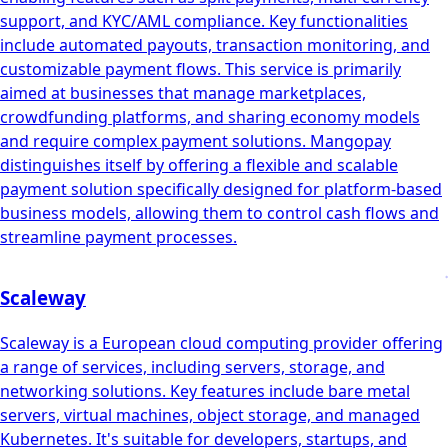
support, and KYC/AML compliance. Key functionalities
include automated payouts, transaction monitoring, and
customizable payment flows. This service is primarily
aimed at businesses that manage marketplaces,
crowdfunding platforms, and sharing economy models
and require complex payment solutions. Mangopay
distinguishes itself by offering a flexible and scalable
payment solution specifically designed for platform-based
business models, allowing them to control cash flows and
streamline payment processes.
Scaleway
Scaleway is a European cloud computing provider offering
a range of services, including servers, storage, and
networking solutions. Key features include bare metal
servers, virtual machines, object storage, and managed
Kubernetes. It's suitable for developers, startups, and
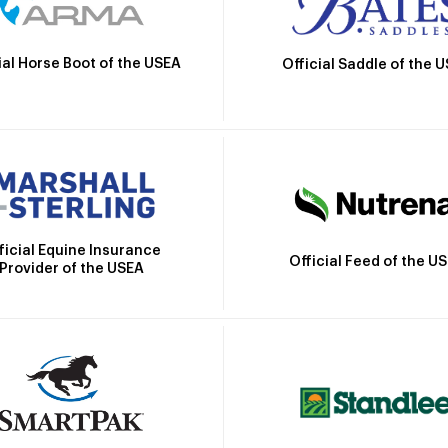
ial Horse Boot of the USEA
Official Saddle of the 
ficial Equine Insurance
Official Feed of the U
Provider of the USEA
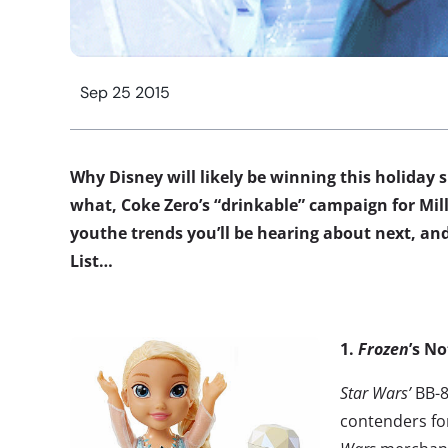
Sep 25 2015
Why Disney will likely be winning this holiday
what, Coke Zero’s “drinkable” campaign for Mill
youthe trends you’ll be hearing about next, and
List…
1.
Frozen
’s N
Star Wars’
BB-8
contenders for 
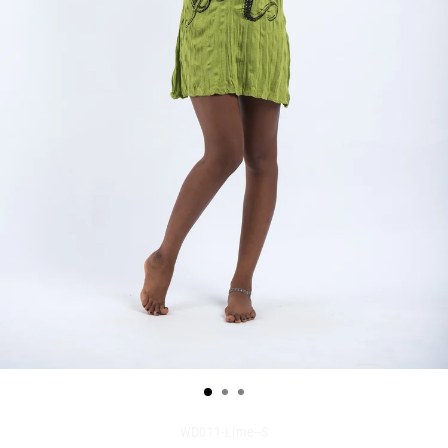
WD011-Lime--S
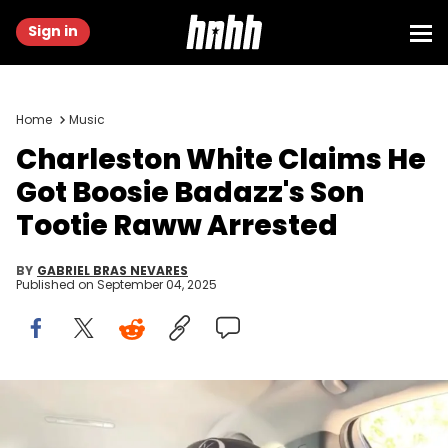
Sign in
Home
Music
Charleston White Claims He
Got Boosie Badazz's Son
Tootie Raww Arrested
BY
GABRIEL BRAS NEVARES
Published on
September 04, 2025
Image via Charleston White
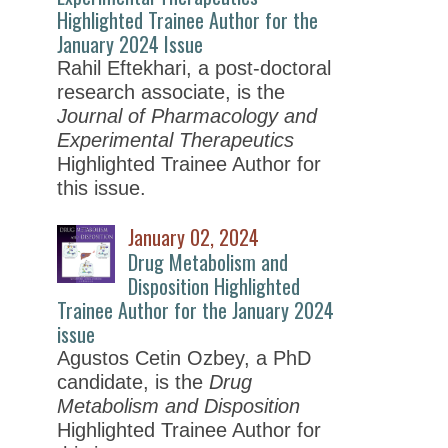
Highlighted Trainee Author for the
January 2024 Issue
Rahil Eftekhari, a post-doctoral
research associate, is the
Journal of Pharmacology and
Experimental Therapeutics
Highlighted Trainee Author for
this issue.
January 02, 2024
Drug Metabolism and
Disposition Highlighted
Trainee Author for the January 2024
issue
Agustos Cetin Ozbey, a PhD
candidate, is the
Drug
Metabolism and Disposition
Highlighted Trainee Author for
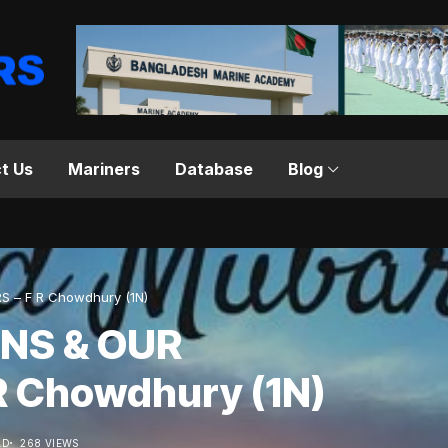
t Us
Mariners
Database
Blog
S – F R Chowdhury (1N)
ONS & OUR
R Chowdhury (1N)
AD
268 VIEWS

> [EXERCISE REQUIREMENTS]: Beginning with the line where "candidate, is the" appears, reproduce every remaining line of the listing above, the last one included, but none of the pictures.

> [YOUR RESPONSE]:
candidate, is the
Drug
Metabolism and Disposition
Highlighted Trainee Author for
t Us
Mariners
Database
Blog
S – F R Chowdhury (1N)
ONS & OUR
R Chowdhury (1N)
AD
268 VIEWS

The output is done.